Some ways that the media affects people include people who gain unwanted weight and compromise their health because of excessive use of electronics and students whose excessive media consumption interferes with academic work and lowers student performance. Media also affects people through advertisements and commercials that introduce consumers to products and services in an effort to influence purchasing behavior.
Additionally, the media affects the way that people think of themselves. Analysts often criticize social media for encouraging people to smile and put on a happy face when they are facing emotional anguish and should reach out for emotional support. The media often shows people unrealistic imagines of bodies and body types leading to depression and self-esteem concerns. People often become internally critical and engage in self-hatred or self-harm behaviors based on an unrealistic self-perception created by the media. Violence and sexual imagery often command significant time in various media channels creating a false idea of reality and leading to changed behavior.

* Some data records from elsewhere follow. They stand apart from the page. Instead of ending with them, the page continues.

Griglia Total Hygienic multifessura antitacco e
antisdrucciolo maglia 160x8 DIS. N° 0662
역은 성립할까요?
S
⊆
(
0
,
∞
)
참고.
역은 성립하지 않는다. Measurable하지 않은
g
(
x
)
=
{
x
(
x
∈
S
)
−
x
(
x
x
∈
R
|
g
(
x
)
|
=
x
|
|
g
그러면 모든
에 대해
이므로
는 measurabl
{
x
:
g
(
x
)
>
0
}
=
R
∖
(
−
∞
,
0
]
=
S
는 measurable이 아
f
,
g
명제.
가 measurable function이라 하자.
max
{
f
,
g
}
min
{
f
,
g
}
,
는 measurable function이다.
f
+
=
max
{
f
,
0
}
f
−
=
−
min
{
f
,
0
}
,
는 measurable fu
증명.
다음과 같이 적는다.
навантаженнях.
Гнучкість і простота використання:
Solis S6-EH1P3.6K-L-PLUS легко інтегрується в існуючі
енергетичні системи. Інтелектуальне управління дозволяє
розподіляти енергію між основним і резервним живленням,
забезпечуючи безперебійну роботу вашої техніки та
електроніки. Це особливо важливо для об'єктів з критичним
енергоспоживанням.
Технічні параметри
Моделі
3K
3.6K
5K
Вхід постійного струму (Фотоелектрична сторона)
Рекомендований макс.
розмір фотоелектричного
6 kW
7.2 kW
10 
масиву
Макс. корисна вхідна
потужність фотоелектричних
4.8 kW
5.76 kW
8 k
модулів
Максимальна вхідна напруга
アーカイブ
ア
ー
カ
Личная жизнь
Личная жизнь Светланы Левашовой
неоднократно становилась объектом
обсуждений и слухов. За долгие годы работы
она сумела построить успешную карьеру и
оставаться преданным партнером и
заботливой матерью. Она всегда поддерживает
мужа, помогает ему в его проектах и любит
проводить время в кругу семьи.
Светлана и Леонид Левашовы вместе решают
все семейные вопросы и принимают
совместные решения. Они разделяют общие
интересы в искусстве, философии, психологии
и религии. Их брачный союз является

The media affects the way that people perceive events. One example of this is the 1960 presidential debate featuring Richard Nixon and John Kennedy. Analysts believe without the first televised debate in presidential election history that Nixon would not have lost the election. Most of the people who listened to the debate on the radio thought that Nixon won. Most of the people who watched the debate on television thought Kennedy won.
Kennedy went on to win the presidential election and the media affected the perception of the candidates in a way that profoundly shaped the election of a United States president. In this way, media shapes people's impressions and opinions by shaping the way people experience events.